(Inside: With these 5 calming strategies for autism meltdowns that actually work, you’ll be able to calm your child during their meltdown so much faster!)
Autism meltdowns are hands-down one of the most difficult parts of parenting an autistic child.
(They’re also one of the most difficult parts of being an autistic person)
So it’s no wonder that I’m asked about meltdowns more than almost anything else.
Whether it’s understanding the difference between tantrums or sensory meltdowns, or knowing what to do after a meltdown to reconnect, there’s always a need for solid autism meltdown strategies.
But one thing I realized I haven’t shared is what to do in the moment. So today, I’ll be sharing 5 calming strategies for autism meltdowns.
(and keep your eyes peeled… I have a post about our meltdown safety plan coming soon!)
5 Calming Strategies for Autism Meltdowns
Now, before I jump into these strategies, I have a word of warning.
Please don’t do all of these immediately when your child starts a meltdown.
You need to know what works for your child, and what their sensory preferences are.
Not every strategy will work for every child, so test them out one at a time to see what works best for your child.
#1 Heavy Work Activities
I learned about heavy work from my son’s first OT, and it changed our lives.
If you haven’t heard of it, heavy work is basically activities that work our children’s muscles.
You can do heavy work with specialized therapy balls, or it can be as simple as having your child carry a heavy backpack.
For my son, we’ve even had him try to push the couch.
Heavy work puts stress on the body and provides sensory input, and it can be really calming for autistic children who are in meltdown mode.
Think of it this way… When you’re totally stressed, do you ever just want to punch something? Heavy work is the sensory-friendly way to get that same release without the aggression.
#2 Preferred Sensory Activities
When A-Man is in the beginning stages of a meltdown before he hits full spiral, we can set him up with a preferred sensory activity.

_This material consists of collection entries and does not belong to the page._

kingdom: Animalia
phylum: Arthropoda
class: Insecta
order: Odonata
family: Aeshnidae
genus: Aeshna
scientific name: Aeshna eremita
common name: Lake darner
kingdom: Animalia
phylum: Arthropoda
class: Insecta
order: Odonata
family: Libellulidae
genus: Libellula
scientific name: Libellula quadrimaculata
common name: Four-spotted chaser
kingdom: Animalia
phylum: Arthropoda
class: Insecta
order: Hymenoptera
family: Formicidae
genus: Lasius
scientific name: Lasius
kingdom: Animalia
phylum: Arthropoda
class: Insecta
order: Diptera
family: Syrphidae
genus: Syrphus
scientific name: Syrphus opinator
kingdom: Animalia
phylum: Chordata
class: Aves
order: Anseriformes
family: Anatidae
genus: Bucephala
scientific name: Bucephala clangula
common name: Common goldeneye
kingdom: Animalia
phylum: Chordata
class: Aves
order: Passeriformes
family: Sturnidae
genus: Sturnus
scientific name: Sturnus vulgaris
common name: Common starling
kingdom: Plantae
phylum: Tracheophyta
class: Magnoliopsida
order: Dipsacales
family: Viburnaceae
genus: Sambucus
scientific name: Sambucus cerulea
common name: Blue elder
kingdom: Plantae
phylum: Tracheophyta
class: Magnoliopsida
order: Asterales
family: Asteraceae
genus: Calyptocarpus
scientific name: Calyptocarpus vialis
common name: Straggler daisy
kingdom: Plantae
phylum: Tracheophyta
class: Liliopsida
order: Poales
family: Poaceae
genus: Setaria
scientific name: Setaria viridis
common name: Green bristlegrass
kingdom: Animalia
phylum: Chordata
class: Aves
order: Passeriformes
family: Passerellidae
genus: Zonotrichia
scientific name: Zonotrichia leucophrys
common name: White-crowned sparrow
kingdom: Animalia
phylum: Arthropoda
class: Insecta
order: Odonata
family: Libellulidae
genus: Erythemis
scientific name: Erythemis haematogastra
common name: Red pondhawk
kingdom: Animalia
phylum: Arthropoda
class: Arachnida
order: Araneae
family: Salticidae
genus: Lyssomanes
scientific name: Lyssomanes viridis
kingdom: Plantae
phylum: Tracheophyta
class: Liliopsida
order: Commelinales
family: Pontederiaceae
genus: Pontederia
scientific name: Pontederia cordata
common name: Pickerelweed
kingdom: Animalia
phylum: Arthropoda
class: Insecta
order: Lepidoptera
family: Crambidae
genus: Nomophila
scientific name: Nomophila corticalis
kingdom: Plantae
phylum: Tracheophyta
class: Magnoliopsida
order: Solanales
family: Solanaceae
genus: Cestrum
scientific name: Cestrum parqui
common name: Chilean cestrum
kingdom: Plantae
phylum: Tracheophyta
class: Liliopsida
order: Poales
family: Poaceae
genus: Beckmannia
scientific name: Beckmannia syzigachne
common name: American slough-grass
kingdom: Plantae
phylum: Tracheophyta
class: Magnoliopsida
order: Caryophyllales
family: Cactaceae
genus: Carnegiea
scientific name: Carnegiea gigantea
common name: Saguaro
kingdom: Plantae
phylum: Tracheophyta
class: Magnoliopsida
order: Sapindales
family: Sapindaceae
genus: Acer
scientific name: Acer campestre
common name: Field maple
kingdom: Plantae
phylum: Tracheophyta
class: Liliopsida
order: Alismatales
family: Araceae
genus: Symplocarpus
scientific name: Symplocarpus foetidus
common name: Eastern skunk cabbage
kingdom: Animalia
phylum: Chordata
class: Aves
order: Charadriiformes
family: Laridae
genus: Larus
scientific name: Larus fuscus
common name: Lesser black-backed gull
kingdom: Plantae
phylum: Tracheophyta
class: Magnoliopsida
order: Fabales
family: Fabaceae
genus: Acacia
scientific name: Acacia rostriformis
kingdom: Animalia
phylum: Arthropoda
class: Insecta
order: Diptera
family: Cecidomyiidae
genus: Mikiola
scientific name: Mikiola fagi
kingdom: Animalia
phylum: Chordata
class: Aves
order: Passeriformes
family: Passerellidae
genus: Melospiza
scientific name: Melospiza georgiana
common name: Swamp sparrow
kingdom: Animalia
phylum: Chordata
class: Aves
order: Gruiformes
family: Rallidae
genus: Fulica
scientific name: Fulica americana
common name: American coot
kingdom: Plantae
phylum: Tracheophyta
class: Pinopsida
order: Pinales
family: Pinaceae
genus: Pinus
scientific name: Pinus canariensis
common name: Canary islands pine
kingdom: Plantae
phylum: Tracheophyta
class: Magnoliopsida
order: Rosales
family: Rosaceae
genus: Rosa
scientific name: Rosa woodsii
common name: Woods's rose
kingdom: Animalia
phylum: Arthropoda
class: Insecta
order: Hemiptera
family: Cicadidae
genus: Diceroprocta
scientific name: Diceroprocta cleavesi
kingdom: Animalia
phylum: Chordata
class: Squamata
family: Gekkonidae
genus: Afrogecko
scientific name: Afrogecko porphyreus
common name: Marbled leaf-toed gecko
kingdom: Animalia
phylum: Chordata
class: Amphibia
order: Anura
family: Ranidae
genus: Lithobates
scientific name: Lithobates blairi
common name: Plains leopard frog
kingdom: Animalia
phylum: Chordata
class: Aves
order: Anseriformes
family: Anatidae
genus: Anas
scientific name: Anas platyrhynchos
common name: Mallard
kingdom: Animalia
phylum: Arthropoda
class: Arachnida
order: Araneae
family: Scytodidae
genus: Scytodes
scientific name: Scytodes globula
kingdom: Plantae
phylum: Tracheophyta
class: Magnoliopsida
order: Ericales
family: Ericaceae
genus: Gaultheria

For my son, this is typically a sensory bin.
You could also try calming sensory jars, kinetic sand, or water play.
In fact, a good friend of mine gets her son in the bathtub at the first sign of a meltdown.
The key here is to know what sensory activities your child loves.
#3 Calm Down Corners
Calm down corners can be a great calming strategy for autism meltdowns.
The basic premise is to have a safe space where your child can calm down that they feel comfortable in.
For some children, you will go with them to their calm down corner to help them calm down.
For others, they need space to be alone to calm down. My son is one of these kids.
Now, don’t stress. Your calm down corner doesn’t have to be a big elaborate space.
Ours is literally a folded up fluffy blanket behind my rocking chair. That’s where my son feels safe, that’s where he goes to calm down.
Your corner could have pillows, calming sensory tools, or even a weighted blanket.
Once? Our calm down corner had a punching bag.
Make this fit your child, and it can be a game changer for calming during a meltdown.
#4 Deep Pressure
When you’re really stressed and having your own adult mini-meltdown, do you ever just want a hug?
I know that’s typically my go-to.
And it isn’t just because hugs are nice, they actually play a vital role in calming you down.
It’s all because of the deep pressure, or proprioceptive input.
Your proprioceptive sensory system helps you feel where your body is in space.
Deep pressure helps to tell your sensory system where your body ends and the outside world begins.
Deep pressure tools can include massage, cuddles, weighted blankets, and compression clothing.
My son loves deep squeezes to calm down, and now he asks for a big squeeze before he’s in full meltdown mode.
*Note: Some kids HATE deep pressure activities. This is one where it’s really important to know your child’s preferred sensory activities.
#5 Calming Breathing Exercises
Have you ever told someone mid-meltdown to take a deep breath?
If you have, you likely know it doesn’t work well.
I know when my husband tells me to take a breath during a meltdown… If looks could kill, I’d be a widow.
But the fact is, deep breaths are a really helpful calming strategy during a meltdown.
So what do you do?
Well, for our family, we have certain breathing exercises that work well for each person.
I have “breathing beads”, a bracelet/fidget with different sized beads, and I take a deep breath with each bead as I work my way around the circle. The entire circle takes about 60 seconds to get through, and by then I’m starting to calm down.
My son blows bubbles. He doesn’t want to take deep breaths in the moment, but he absolutely loves to blow bubbles.
And to blow bubbles… You have to take deep breaths.
My daughter “blows out a candle” (that’s really our finger) because she is obsessed with birthdays.
But these breathing strategies only work in-the-moment because we’ve introduced them and practiced them ahead of time.
In fact, none of these 5 calming strategies for autism meltdowns will work unless you practice them ahead of time.
So here’s what I’d suggest… Pick just one of these 5 strategies to try.
Introduce it to your child when things are calm and you’re having fun.
Turn it into a game, and see how your child responds.
Once you’ve practiced it a few times when things are calm, try it during your child’s next meltdown.
Take it one strategy at a time, and soon you’ll be handling autism meltdowns like a pro!